Following the experiences of YouTube vloggers who were documenting their own transitions online, Martin was inspired to begin her own transition and decided to put her motorsport career on hold during 2012. She considered leaving the sport entirely, fearing that people might make fun of her and that the activity she loved the most might become the thing she hated.

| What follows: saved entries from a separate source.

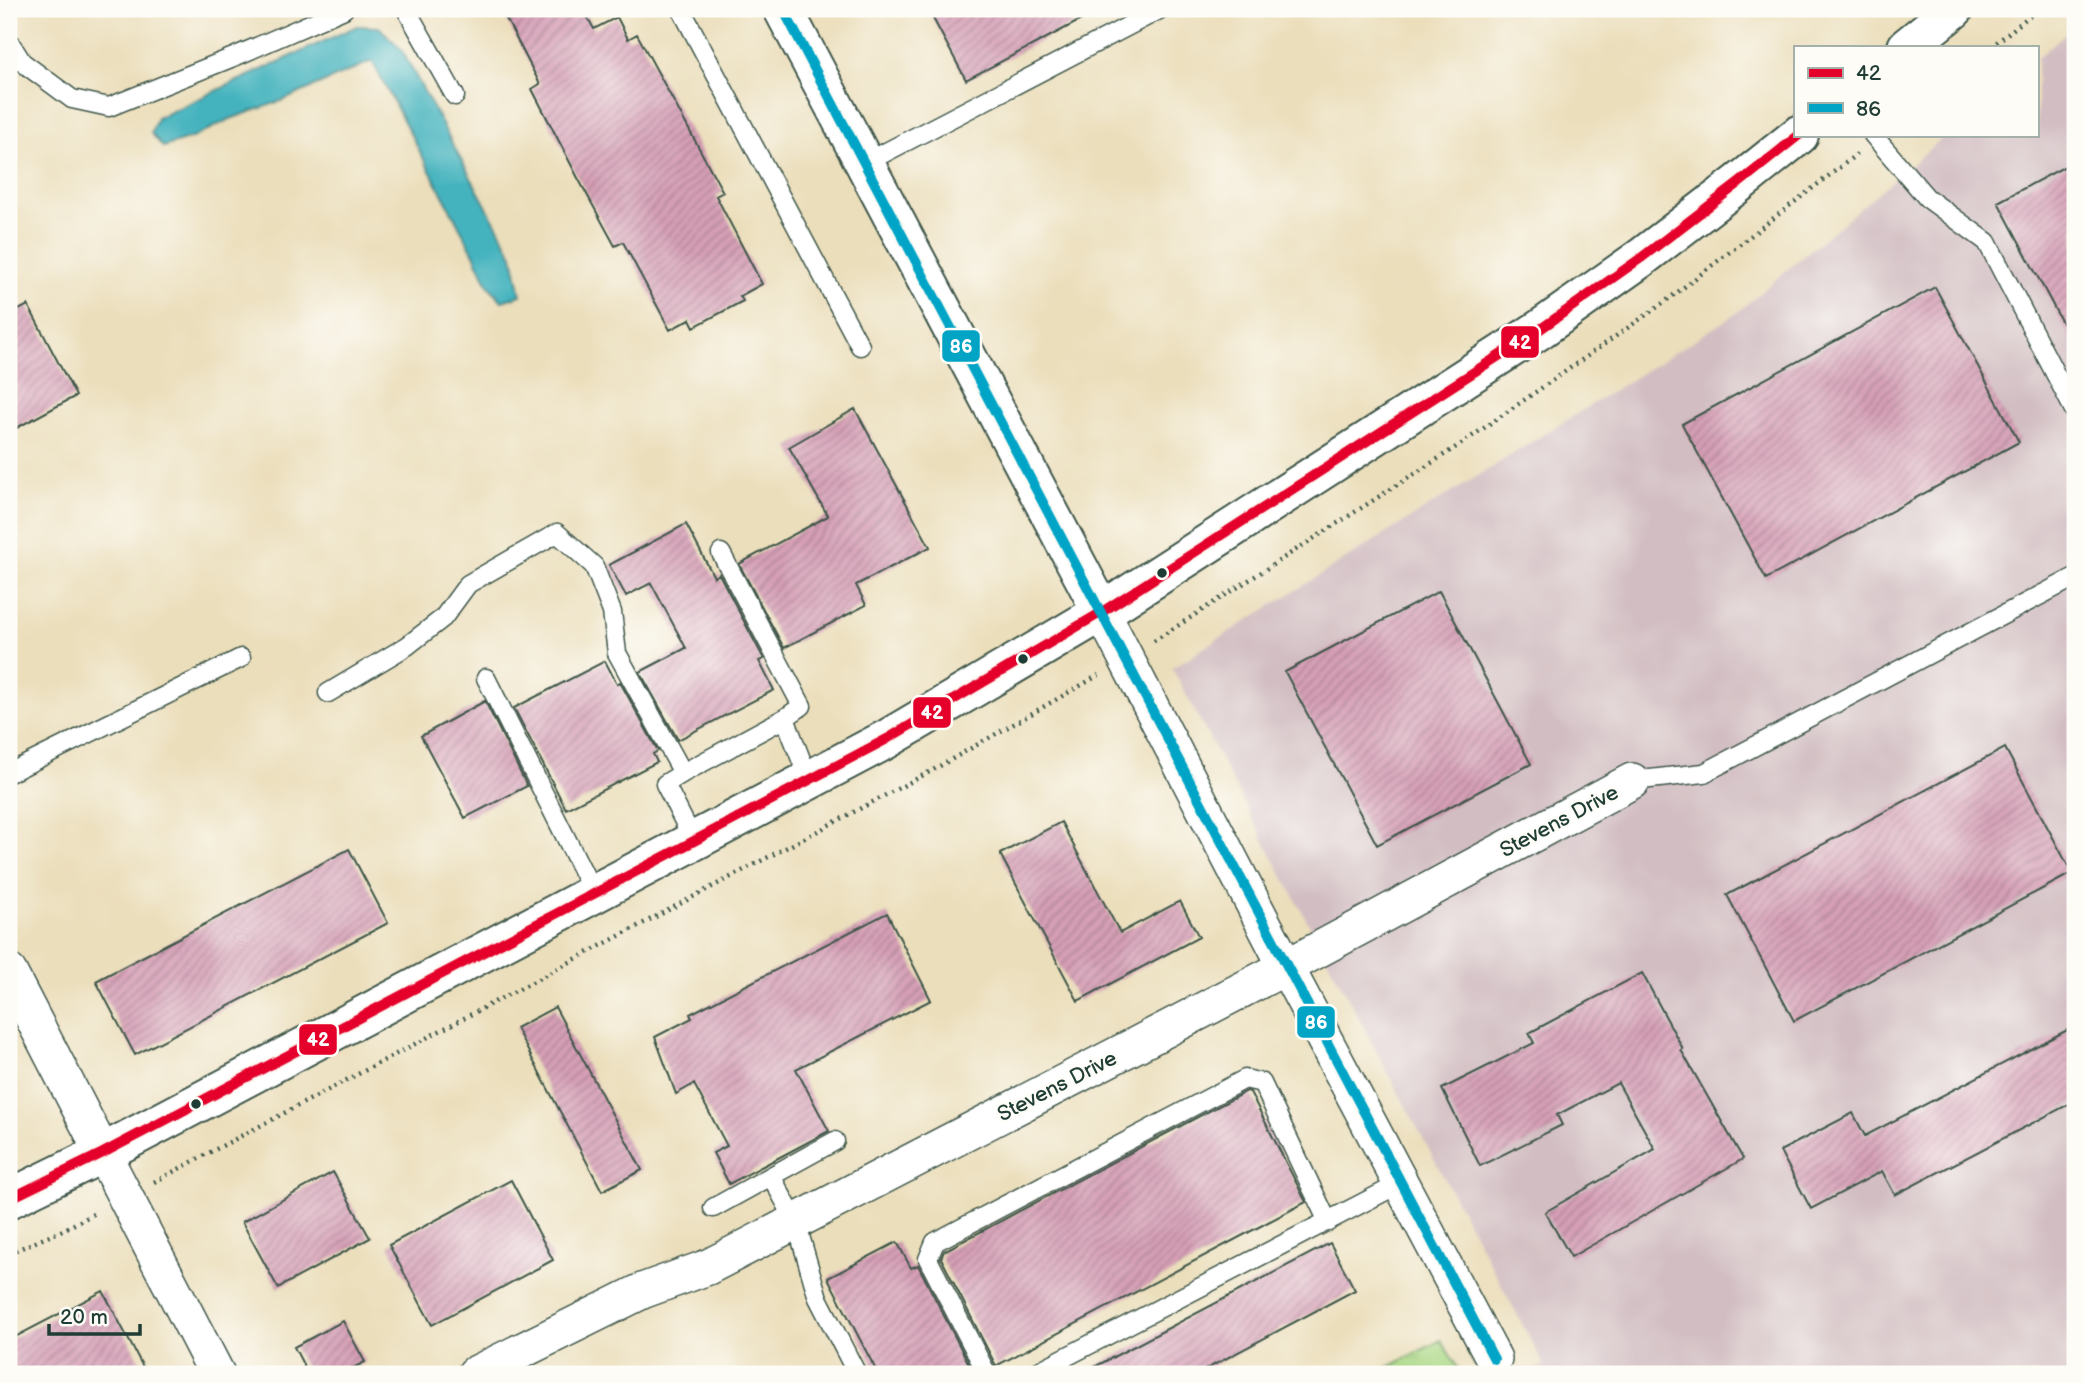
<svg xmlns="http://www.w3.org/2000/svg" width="2084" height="1383" font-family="'Balsamiq Sans',sans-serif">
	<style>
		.industrial { fill: #d2bec2 }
		.park { fill: url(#park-tufts); stroke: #648a5c; stroke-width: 2 }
		.water { fill: #44b3be; stroke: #327879; stroke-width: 2 }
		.building { fill: url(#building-hatch) }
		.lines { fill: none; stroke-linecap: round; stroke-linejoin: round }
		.service-casing { stroke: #3e5548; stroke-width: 21 }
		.minor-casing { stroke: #3e5548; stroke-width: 38 }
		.tertiary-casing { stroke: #3e5548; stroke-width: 42 }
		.secondary-casing { stroke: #3e5548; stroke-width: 42 }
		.path { stroke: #3e5548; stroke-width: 4.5; stroke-dasharray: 2 5; stroke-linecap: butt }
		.service { stroke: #fff; stroke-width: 18 }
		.minor { stroke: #fff; stroke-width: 35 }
		.tertiary { stroke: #fff; stroke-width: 38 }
		.secondary { stroke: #fff; stroke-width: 38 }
		.bus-1-casing { stroke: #fdfcf7; stroke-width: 16 }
		.bus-2-casing { stroke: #fdfcf7; stroke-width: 16 }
		.bus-1 { stroke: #e4002b; stroke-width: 10 }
		.bus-2 { stroke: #02a4c6; stroke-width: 10 }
		.bus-dot { fill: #1f3d34; stroke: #fdfcf7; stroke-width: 2.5 }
		.labels { text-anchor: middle; stroke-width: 5; stroke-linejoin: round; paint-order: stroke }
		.street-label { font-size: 21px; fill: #1f3d34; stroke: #fdfcf7 }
		.line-badge { stroke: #fdfcf7; stroke-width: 2.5 }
		.badge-label { font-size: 19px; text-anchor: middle; font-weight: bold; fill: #fff }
	</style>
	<defs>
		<pattern id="park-tufts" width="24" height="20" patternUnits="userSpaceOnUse" patternTransform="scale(1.75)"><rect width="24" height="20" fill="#aad885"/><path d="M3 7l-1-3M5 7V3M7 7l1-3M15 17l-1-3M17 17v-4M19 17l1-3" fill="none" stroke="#92ba73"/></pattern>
		<pattern id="building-hatch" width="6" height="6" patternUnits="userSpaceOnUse" patternTransform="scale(1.75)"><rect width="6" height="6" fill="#d69fb6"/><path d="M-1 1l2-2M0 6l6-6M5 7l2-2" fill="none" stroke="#ad8395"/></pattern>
	</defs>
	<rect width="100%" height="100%" fill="#fdfcf7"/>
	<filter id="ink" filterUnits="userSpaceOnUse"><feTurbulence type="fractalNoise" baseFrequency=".0143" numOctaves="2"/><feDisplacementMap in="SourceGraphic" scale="14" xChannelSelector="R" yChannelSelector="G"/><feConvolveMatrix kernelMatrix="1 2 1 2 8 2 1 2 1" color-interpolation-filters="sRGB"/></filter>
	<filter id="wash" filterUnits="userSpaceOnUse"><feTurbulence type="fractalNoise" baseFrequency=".00686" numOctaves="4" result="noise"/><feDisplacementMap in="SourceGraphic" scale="28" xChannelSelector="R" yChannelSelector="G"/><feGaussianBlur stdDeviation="1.57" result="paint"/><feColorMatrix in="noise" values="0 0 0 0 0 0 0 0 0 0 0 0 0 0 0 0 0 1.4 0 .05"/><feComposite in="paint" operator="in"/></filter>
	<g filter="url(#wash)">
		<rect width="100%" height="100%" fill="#ebdebb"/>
		<path class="industrial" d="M 2075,25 L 2075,1374 L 1528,1374 L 1544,1365 L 1172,668 L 1734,315 L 1946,135 L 2037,135 L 2037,58 Z"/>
		<path class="park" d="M 1441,1340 L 1461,1374 L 1375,1374 Z"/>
		<path class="water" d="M 357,26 L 379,27 L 401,49 L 513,255 L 521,295 L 502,301 L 488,285 L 474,254 L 372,61 L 284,100 L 230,119 L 194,137 L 163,147 L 151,133 L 157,118 Z"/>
		<g id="blocks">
			<path class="building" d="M 501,9 L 583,9 L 594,29 L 617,17 L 628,39 L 637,34 L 723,192 L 716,196 L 762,284 L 740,296 L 743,301 L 694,327 L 690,319 L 670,330 L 623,242 L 615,246 L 578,178 L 532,89 L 540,84 Z
				M 928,9 L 1102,9 L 966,80 Z
				M 2075,161 L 2075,347 L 1998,202 Z
				M 1935,287 L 2019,442 L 1766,579 L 1682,424 Z
				M 28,305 L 76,396 L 9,432 L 9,315 Z
				M 855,409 L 930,547 L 856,585 L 866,605 L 784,648 L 739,564 L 828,516 L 789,447 Z
				M 686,524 L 714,577 L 719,574 L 764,659 L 759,661 L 774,690 L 678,740 L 640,672 L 686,648 L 651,583 L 626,596 L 609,565 Z
				M 1439,591 L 1531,764 L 1377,845 L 1285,672 Z
				M 605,661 L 617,684 L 620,682 L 658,751 L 653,754 L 657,762 L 566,809 L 514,708 Z
				M 485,701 L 527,786 L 465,818 L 421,736 Z
				M 2005,748 L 2072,873 L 1794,1021 L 1727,895 Z
				M 1061,822 L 1120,933 L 1180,901 L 1199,937 L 1078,1001 L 1000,854 Z
				M 349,849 L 388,923 L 135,1055 L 96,981 Z
				M 887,913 L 931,1000 L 796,1069 L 829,1131 L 729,1184 L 713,1153 L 727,1146 L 694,1084 L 676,1094 L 655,1037 L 692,1018 L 690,1014 Z
				M 1642,973 L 1683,1049 L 1681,1050 L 1743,1159 L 1571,1257 L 1545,1212 L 1655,1149 L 1618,1083 L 1557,1115 L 1562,1125 L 1480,1166 L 1442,1089 L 1534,1043 L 1529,1033 Z
				M 555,1007 L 642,1170 L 602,1191 L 516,1028 Z
				M 2075,1026 L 2075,1101 L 1895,1195 L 1882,1171 L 1811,1209 L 1780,1151 L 1853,1113 L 1865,1136 Z
				M 1247,1091 L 1250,1092 L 1306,1202 L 996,1366 L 941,1258 L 944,1251 Z
				M 333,1172 L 370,1238 L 278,1288 L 242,1222 Z
				M 511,1180 L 553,1260 L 432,1325 L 389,1245 Z
				M 897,1242 L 911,1268 L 918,1265 L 974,1374 L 878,1374 L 828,1278 Z
				M 1330,1243 L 1355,1290 L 1197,1374 L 1081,1374 Z
				M 103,1291 L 143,1367 L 129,1374 L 9,1374 L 9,1340 Z
				M 343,1321 L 365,1362 L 341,1374 L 308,1374 L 294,1347 Z"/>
		</g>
	</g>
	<g filter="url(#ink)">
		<use href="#blocks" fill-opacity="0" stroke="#3e5548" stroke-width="2"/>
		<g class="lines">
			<g class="service-casing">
				<path id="service" d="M 406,9 L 455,96
					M 681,9 L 860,346
					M 9,41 L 22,62 L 72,99 L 109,107 L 236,56 L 344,9
					M 1873,135 L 1927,198 L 1987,242 L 2075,412
					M 865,163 L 1161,9
					M 721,553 L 802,706 L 785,718 L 809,780
					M 486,678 L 594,894
					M 328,693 L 407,646 L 443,618 L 468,584 L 557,533 L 594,566 L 612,612 L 617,653 L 683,773 L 665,784 L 694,841
					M 9,773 L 241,658
					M 683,773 L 785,718
					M 1632,781 L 1704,773 L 2075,577
					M 771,1176 L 796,1222 L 818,1298 L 857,1374
					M 713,1208 L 835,1141
					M 987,1374 L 928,1259 L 935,1242 L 1245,1079 L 1262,1083 L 1328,1222
					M 1033,1374 L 1401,1183"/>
			</g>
			<g class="minor-casing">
				<path id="minor" d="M 1102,612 L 1286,967 L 1494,1359
					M 9,972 L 217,1374
					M 475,1374 L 642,1291 L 708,1267 L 1286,967 L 1632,781"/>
			</g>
			<g class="tertiary-casing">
				<path id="tertiary" d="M 783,9 L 1102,612"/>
			</g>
			<g class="secondary-casing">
				<path id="secondary" d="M 1907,47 L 1954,9
					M 9,1199 L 103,1153 L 887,739 L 1102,612 L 1539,330 L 1641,258 L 1739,183 L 1799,135"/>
			</g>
			<path class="path" d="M 1991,47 L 2038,9
				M 1154,641 L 1461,444 L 1662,304 L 1857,154
				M 154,1182 L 933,770 L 1099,675
				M 9,1253 L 59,1232 L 97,1212"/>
			<use href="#service" class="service"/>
			<use href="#minor" class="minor"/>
			<use href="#tertiary" class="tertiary"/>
			<use href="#secondary" class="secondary"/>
			<g class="bus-1-casing">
				<path id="bus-1" d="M 9,1199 L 103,1153 L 887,739 L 1102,612 L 1539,330 L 1641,258 L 1739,183 L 1799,135"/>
			</g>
			<g class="bus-2-casing">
				<path id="bus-2" d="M 783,9 C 1022,458 1255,910 1494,1359"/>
			</g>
			<use href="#bus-1" class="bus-1"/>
			<use href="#bus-2" class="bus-2"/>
		</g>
	</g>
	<g class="bus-dot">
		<circle cx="1162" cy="573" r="6"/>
		<circle cx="1023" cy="659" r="6"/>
		<circle cx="196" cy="1104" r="6"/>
	</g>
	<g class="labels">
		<g class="street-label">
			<text transform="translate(1559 821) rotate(-28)" y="7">Stevens Drive</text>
			<text transform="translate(1057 1086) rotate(-27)" y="7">Stevens Drive</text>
		</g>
	</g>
	<g class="line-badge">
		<rect x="1500" y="325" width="40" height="34" rx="7" fill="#e4002b"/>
		<rect x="941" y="329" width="40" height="34" rx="7" fill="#02a4c6"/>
		<rect x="912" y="696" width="40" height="33" rx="7" fill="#e4002b"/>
		<rect x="1296" y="1005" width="40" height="34" rx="7" fill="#02a4c6"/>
		<rect x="298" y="1023" width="40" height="33" rx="7" fill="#e4002b"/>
	</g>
	<g class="badge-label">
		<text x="1520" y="349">42</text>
		<text x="961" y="353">86</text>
		<text x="932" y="719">42</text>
		<text x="1316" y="1029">86</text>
		<text x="318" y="1046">42</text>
	</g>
	<rect width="2084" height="1383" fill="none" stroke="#fdfcf7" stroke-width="35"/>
	<rect x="1794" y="46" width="245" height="91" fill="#fdfcf7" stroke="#a4b0a9" stroke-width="2"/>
	<rect x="1808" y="68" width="35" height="10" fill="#e4002b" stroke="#a4b0a9" stroke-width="2"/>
	<text x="1856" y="80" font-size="21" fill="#1f3d34">42</text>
	<rect x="1808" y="103" width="35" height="10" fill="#02a4c6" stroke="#a4b0a9" stroke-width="2"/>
	<text x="1856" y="116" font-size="21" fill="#1f3d34">86</text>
	<path d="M49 1324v10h91v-10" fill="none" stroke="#1f3d34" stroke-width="3.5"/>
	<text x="60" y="1324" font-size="21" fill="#1f3d34" stroke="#fdfcf7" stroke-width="5" paint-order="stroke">20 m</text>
</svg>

“For me, transition was the hardest thing I could ever attempt. I had no idea if it was going to go well or badly,” she says. Yet when the British racing community welcomed her back upon her return that September, and when she made a full return to the sport by racing in France in 2015, she felt overwhelmed by the support. “Coming out the other side and feeling that I’m alive, I’m happy, I found what I needed. That’s an incredibly empowering feeling and it made me feel like: What next?” Boosted by this new sense of confidence, she began pushing herself further in the car, improving her performance and earning spots on the podium at races.
However, Martin knows that her experience of being a trans woman with the support of her sporting community is not universal. “The discrimination towards the trans community right now is really tragic, and really damaging,” Martin says. “I think it creates a toxic environment for people; this isn’t just about trans professional athletes. This is about anyone who likes sport, whether they’re a fan, someone who plays football with a local team, someone who wants to go to their local pool or gym.”
The current atmosphere has fueled Martin’s ambition to increase trans visibility in sport and society to empower others. “We should be free to be who we want to be in our life, and do what we want to do. Nobody should limit their vision of what’s possible in life just because of how they were born.”